## TAREA A:
Enumera las organizaciones que se nombran en el texto sobre inmigración y asilo.
## TAREA B:
Prolonga, por favor, el texto sobre inmigración y asilo a partir de su última oración.

## SECCIÓN DE TEXTO:
Hablemos
de números. En el año 2015, el último del que se tienen datos
completos, España recibió casi 17.000 inmigrantes irregulares
procedentes de África y Oriente próximo. Lo más llamativo es que el
porcentaje de quienes llegaron cruzando las vallas de Ceuta y Melilla
(barreras físicas para separar e intimidar generadas por la Unión
Europea) descendió drásticamente en la última década. Si no se puede
entrar por tierra (España es la única entrada terrestre cercana entre
Europa y África), se puede entrar por mar. Hoy, varios años después de
ese último registro, la situación, precisamente por lo sucedido en el
Mediterráneo, es de caos absoluto, multiplicando rotundamente cualquier
cifra o aproximación anterior y, sobre todo, generando una respuesta
cada vez más extrema y agresiva como mensaje global desde todos los
países de ‘acogida’ (incluso los barcos de organizaciones
gubernamentales como Open Arms o Sea Watch, cuya principal misión es
rescatar del mar a aquellas personas que intentan llegar al continente,
están bloqueados en puertos europeos bajo petición expresa e intocable
de cada uno de sus gobiernos ante la avalancha que son incapaces de
gestionar). Tanto, que sólo el 7% de quienes solicitaron asilo en los
últimos años, lo lograron en nuestro país.
Toda persona tiene derecho a buscar asilo
y disfrutar de él en cualquier país. Sobre el papel, es un derecho
internacional de toda la humanidad pero, en la práctica, no deja de ser
un sueño, una utopía. Pero es el lema de quien ha conseguido cumplirlo y
lucha por reivindicarlo con un balón en los pies. Porque no se trata de
números, de cifras, de estadísticas o de porcentajes, sino de personas.

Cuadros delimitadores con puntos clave
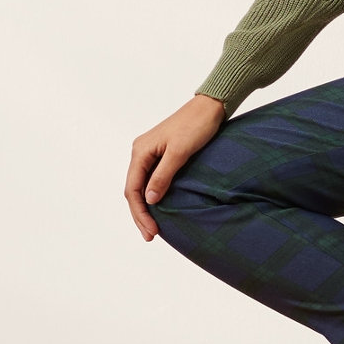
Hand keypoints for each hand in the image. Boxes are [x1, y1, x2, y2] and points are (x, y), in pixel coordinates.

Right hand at [125, 94, 226, 240]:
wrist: (210, 107)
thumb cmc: (196, 126)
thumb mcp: (179, 152)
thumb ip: (163, 176)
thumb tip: (150, 200)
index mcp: (140, 151)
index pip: (133, 189)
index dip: (140, 213)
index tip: (152, 231)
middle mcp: (140, 152)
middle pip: (134, 190)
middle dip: (141, 215)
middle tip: (151, 236)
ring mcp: (149, 153)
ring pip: (141, 186)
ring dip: (145, 207)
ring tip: (152, 228)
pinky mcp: (161, 154)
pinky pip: (151, 179)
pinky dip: (153, 196)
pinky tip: (159, 208)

## RESPUESTA A:
Unión Europea, Open Arms, Sea Watch

## RESPUESTA B:
Historias de vida, de superación y de cómo no hay obstáculos cuando,
gracias a una pelota y a un grupo de trabajadores solidarios, han
devuelto la dignidad y la identidad a estas personas que, tras años de
interminables rutas hacia lo desconocido, de todo tipo de vejaciones y
de insufribles actos con el añadido de pérdidas de familiares o amigos,
logran volver a sonreír cuando la meta son los goles.
Jerez de la Frontera (Cádiz) es un
maravilloso rincón de una de las zonas más bonitas de España pero, a su
vez, por su enclave cercano a las playas del sur, es un lugar adecuado
para la llegada de inmigrantes que intentan ganarse la vida y conseguir
reiniciar su moral. Cuando acudí a ellos hace unos años, tenía muy bien
gestionado el papel de un equipo de fútbol que equilibra esa parte gris
que todos han tenido que atravesar para llegar hasta allí y, a su vez,
les otorga un apacible lugar donde, en compañía, logran encontrar su
relax mental. Eso pensaba yo, pero vivirlo en persona y conocer sus
historias choca frontalmente con cualquier idea preconcebida que podamos
tener los que nacimos al otro lado. Algo se rompió dentro de mí, algo
quebró y algo me hizo ver que cuando has perdido todo y no se puede caer
más bajo, sólo se puede mejorar. Así lo ven cada uno de los integrantes
de Alma de África, el primer club de fútbol que logró federar a
inmigrantes para jugar partidos oficiales en los modestos campos de
tierra de las divisiones inferiores en Andalucía. Y, sin embargo, pese a
moverse gracias al fútbol, son muchísimo más que fútbol.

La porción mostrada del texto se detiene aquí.